• WHAT NEEDS TO BE DONE
What lines in the following entries hold the word "right"? Copy each one.
[RECORDS SHOWN]
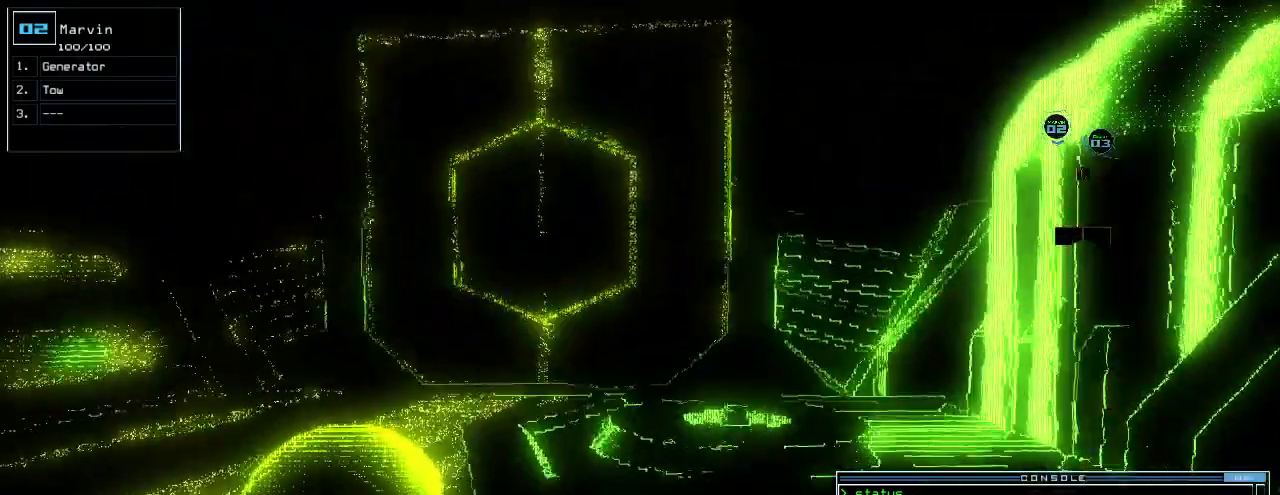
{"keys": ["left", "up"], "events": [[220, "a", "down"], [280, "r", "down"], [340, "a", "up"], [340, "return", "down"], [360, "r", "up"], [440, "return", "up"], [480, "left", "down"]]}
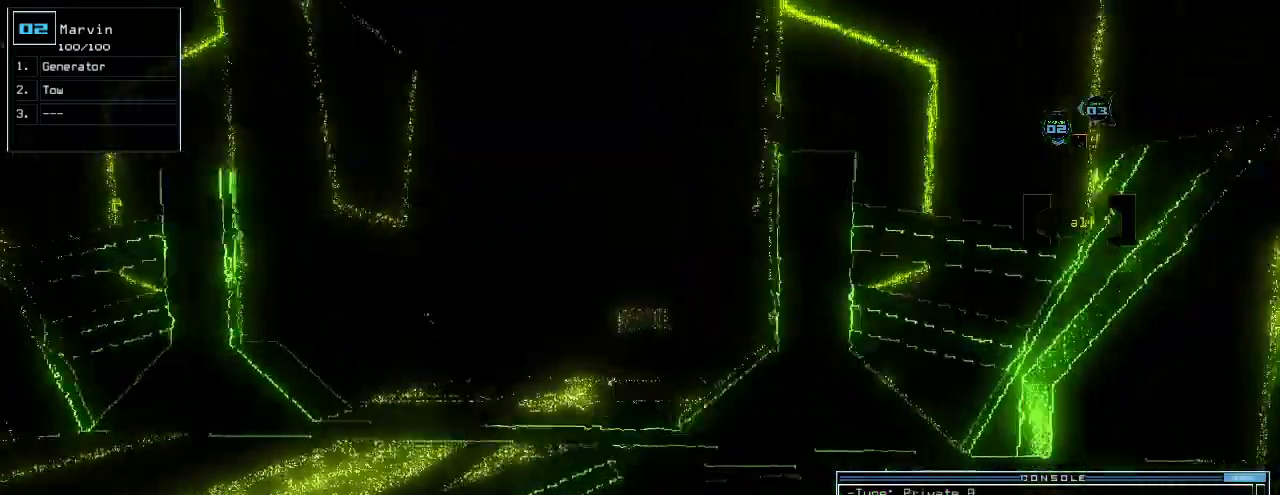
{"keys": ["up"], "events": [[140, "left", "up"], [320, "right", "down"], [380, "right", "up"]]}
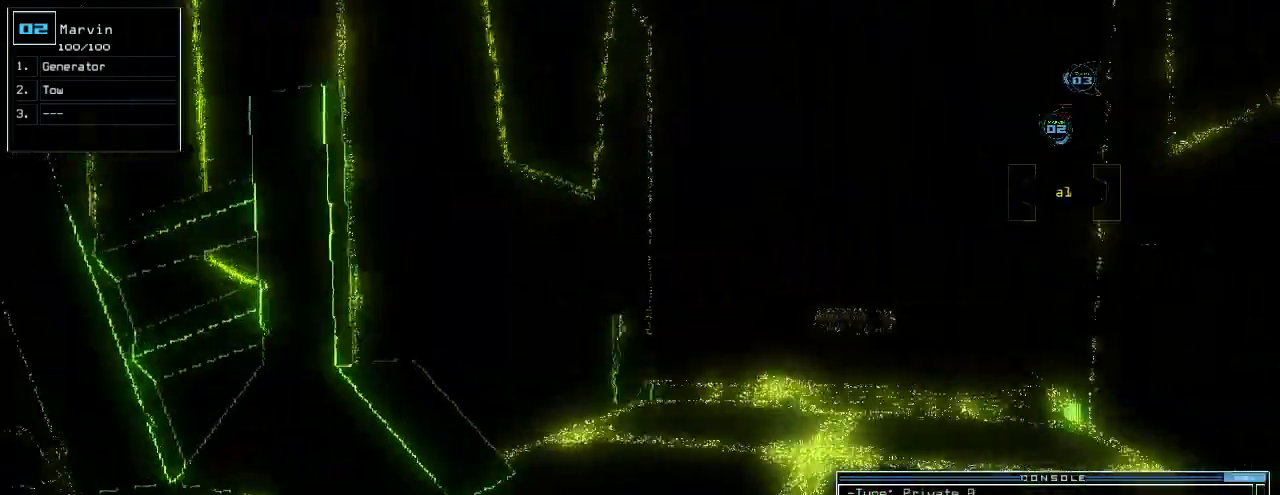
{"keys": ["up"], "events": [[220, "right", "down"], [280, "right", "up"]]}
[/RECORDS SHOWN]
[RECORDS SHOWN]
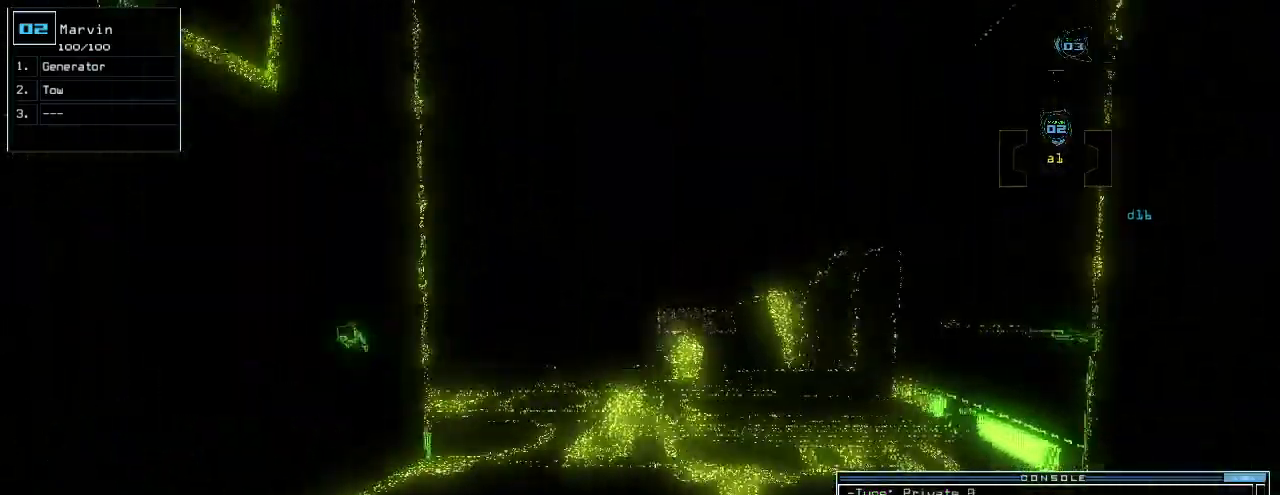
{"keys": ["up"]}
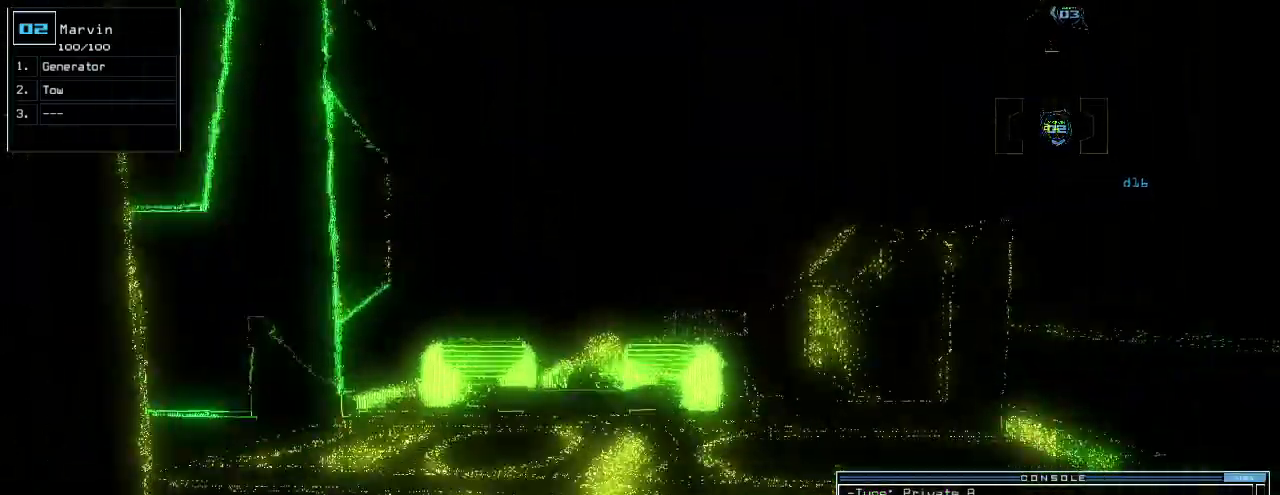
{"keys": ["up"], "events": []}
[/RECORDS SHOWN]
[RECORDS SHOWN]
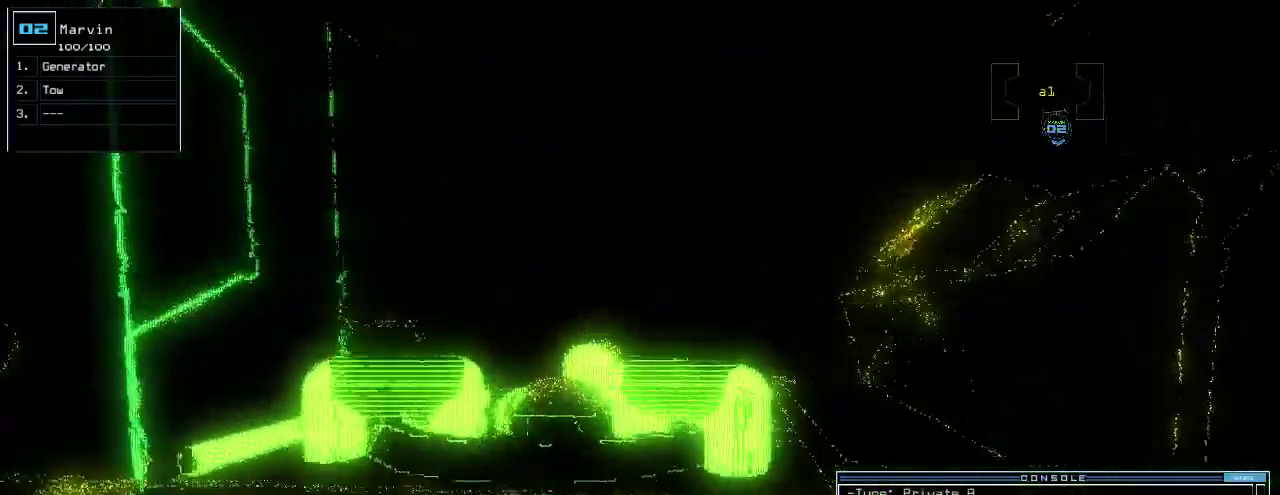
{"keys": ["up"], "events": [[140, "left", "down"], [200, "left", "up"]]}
[/RECORDS SHOWN]
• SOLUTION TO THE PROBLEM
{"keys": ["up"], "events": [[140, "left", "up"], [320, "right", "down"], [380, "right", "up"]]}
{"keys": ["up"], "events": [[220, "right", "down"], [280, "right", "up"]]}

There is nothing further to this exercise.